Food Safety Can Help Make It A Happy Holiday Season
Florida’s Department of Agriculture is reminding Christmas chefs to follow some basic but effective steps to avoid food-borne illnesses.
About one in six Americans, roughly 48 million, gets a food-borne illness each year, according to the Centers for Disease Control and Prevention. The most common illnesses are norovirus and the Salmonella bacteria.
Liz Compton, who runs the Bureau of Compliance at the Florida Department of Agriculture and Consumer Services, says food safety for the most part involves fairly simple measures that can go a long way toward keeping the holiday a pleasant one. Rather than one cardinal rule, there are three.
“Don’t cross-contaminate when you’re preparing; cook your food thoroughly, and be careful about leaving it out,” said Compton.
To avoid cross-contamination while preparing the feast, be sure to wash hands often and thoroughly after contact with raw meat, poultry, seafood and eggs. That also goes for cutting boards, plates, platters and utensils.
Compton says it’s best to defrost the turkey in the refrigerator at a rate of one day per five pounds of weight, then cook to an internal temperature of 165 degrees. Cooking times will vary with size. And use a meat thermometer.
“It’s just a few bucks,” Compton says. “Sometimes when people don’t have a meat thermometer, they undercook the meat and that’s dangerous.”
Another tradition to avoid is cooking the stuffing inside the turkey. Instead, cook it in a separate pan.
Fried turkey has gained rapid popularity over the past few years. Brad Baker is Emergency Services Coordinator for Santa Rosa County. Rule number one in frying the bird, he says, is to take it outside.

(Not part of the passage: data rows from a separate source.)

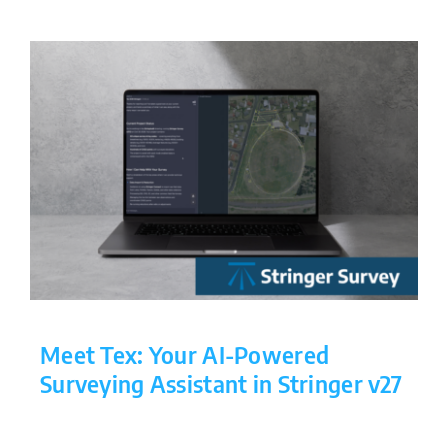
Meet Tex: Your AI-Powered
Surveying Assistant in Stringer v27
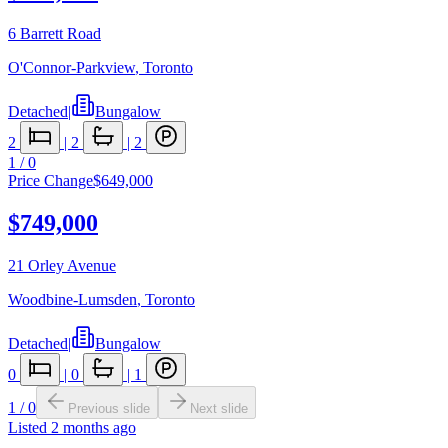
6 Barrett Road
O'Connor-Parkview
,
Toronto
Detached
|
Bungalow
2
|
2
|
2
1
/
0
Price Change
$649,000
$749,000
21 Orley Avenue
Woodbine-Lumsden
,
Toronto
Detached
|
Bungalow
0
|
0
|
1
1
/
0
Previous slide
Next slide
Listed
2 months ago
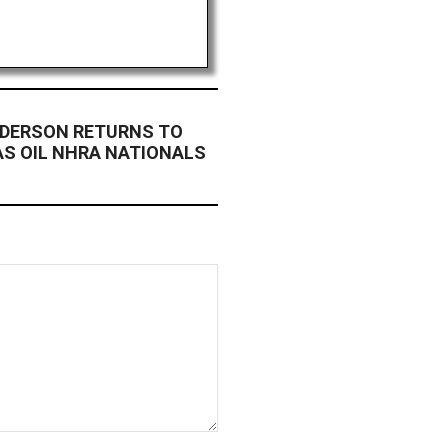
NDERSON RETURNS TO
AS OIL NHRA NATIONALS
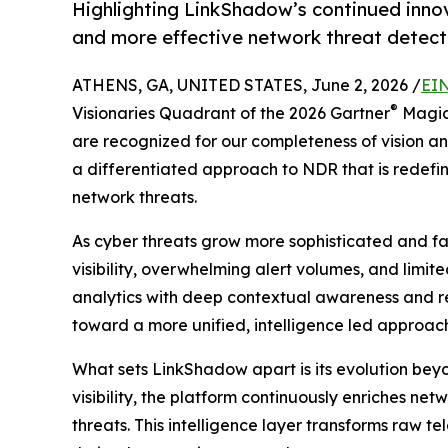
Highlighting LinkShadow’s continued innov
and more effective network threat detect
ATHENS, GA, UNITED STATES, June 2, 2026 /
EIN
®
Visionaries Quadrant of the 2026 Gartner
Magic
are recognized for our completeness of vision and
a differentiated approach to NDR that is redef
network threats.
As cyber threats grow more sophisticated and f
visibility, overwhelming alert volumes, and limi
analytics with deep contextual awareness and rea
toward a more unified, intelligence led approach 
What sets LinkShadow apart is its evolution beyo
visibility, the platform continuously enriches ne
threats. This intelligence layer transforms raw t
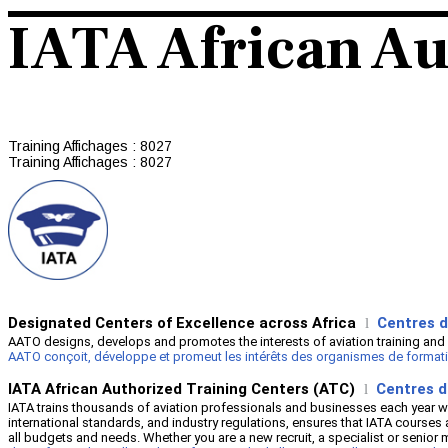
IATA African Au
Training
Affichages : 8027
Training
Affichages : 8027
Designated Centers of Excellence across Africa
Centres d
l
AATO designs, develops and promotes the interests of aviation training and 
AATO conçoit, développe et promeut les intérêts des organismes de formation à
IATA African Authorized Training Centers (ATC)
Centres d
l
IATA trains thousands of aviation professionals and businesses each year wi
international standards, and industry regulations, ensures that IATA courses 
all budgets and needs. Whether you are a new recruit, a specialist or sen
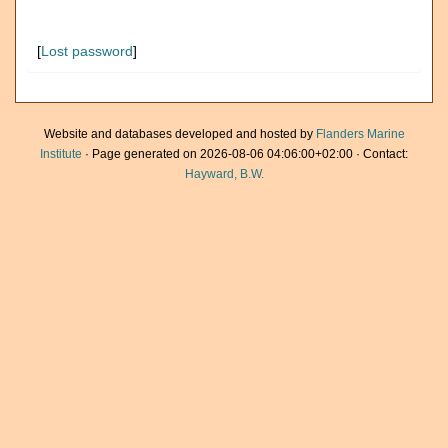
[
Lost password
]
Website and databases developed and hosted by
Flanders Marine
Institute
· Page generated on 2026-08-06 04:06:00+02:00 · Contact:
Hayward, B.W.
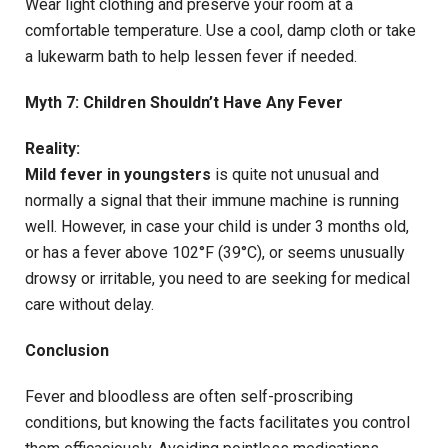
Wear light clothing and preserve your room at a
comfortable temperature. Use a cool, damp cloth or take
a lukewarm bath to help lessen fever if needed.
Myth 7: Children Shouldn’t Have Any Fever
Reality:
Mild fever in youngsters
is quite not unusual and
normally a signal that their immune machine is running
well. However, in case your child is under 3 months old,
or has a fever above 102°F (39°C), or seems unusually
drowsy or irritable, you need to are seeking for medical
care without delay.
Conclusion
Fever and bloodless are often self-proscribing
conditions, but knowing the facts facilitates you control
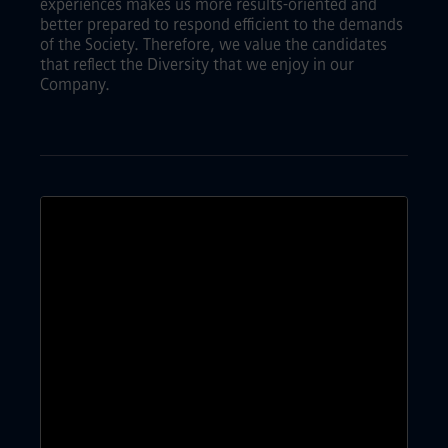
experiences makes us more results-oriented and
better prepared to respond efficient to the demands
of the Society. Therefore, we value the candidates
that reflect the Diversity that we enjoy in our
Company.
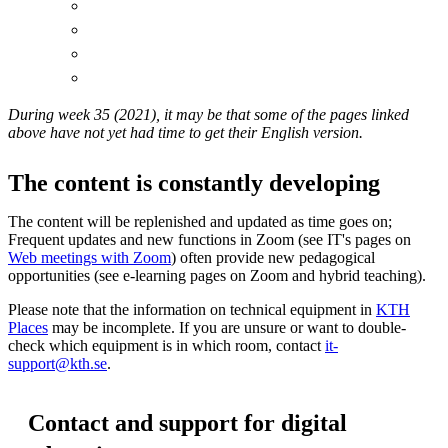
During week 35 (2021), it may be that some of the pages linked
above have not yet had time to get their English version.
The content is constantly developing
The content will be replenished and updated as time goes on;
Frequent updates and new functions in Zoom (see IT's pages on
Web meetings with Zoom
) often provide new pedagogical
opportunities (see e-learning pages on Zoom and hybrid teaching).
Please note that the information on technical equipment in
KTH
Places
may be incomplete. If you are unsure or want to double-
check which equipment is in which room, contact
it-
support@kth.se
.
Contact and support for digital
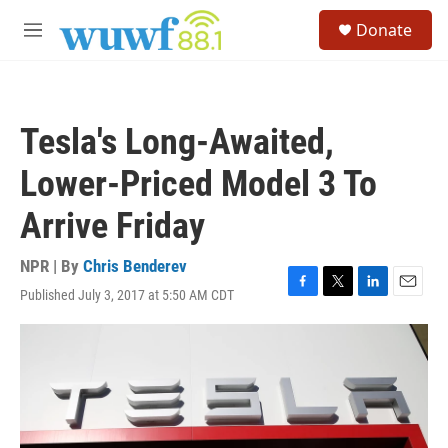
Skip to main content
S
Donate
e
M
a
e
r
n
c
u
h
Tesla's Long-Awaited,
u
e
Lower-Priced Model 3 To
r
y
Arrive Friday
NPR | By
Chris Benderev
Published July 3, 2017 at 5:50 AM CDT
F
T
L
E
a
w
i
m
c
i
n
a
e
t
k
i
b
t
e
l
o
e
d
o
r
I
k
n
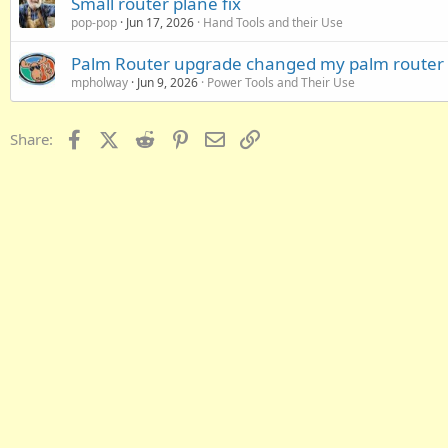
Small router plane fix
pop-pop
Jun 17, 2026
Hand Tools and their Use
Palm Router upgrade changed my palm router
mpholway
Jun 9, 2026
Power Tools and Their Use
Facebook
X (Twitter)
Reddit
Pinterest
Email
Link
Share:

“Following that, would be make sure the turkey is fully thawed out,” says Baker. “One of the biggest issues you have is putting a partially frozen turkey or a still-wet turkey into hot grease. And water and grease do not mix.”
When frying a turkey, keep at least two feet between a liquid propane tank and fryer burner, and position it where the wind blows the heat away from the fuel. A good plan, says Baker, is to keep the fryer about 20 feet from any structures.
When it’s time to eat, many Thanksgiving meals are served buffet-style. Liz Compton at the Department of Agriculture says the best rule of thumb when putting out the spread is to keep hot foods hot, and cold foods cold. Afterward, store the leftovers in shallow dishes to allow for rapid cooling in the fridge.
If you believe you’ve contracted food-borne illness, you are asked to notify your local county health department, or complete the online food and waterborne illness complaint form at www.foodandwaterdisease.com.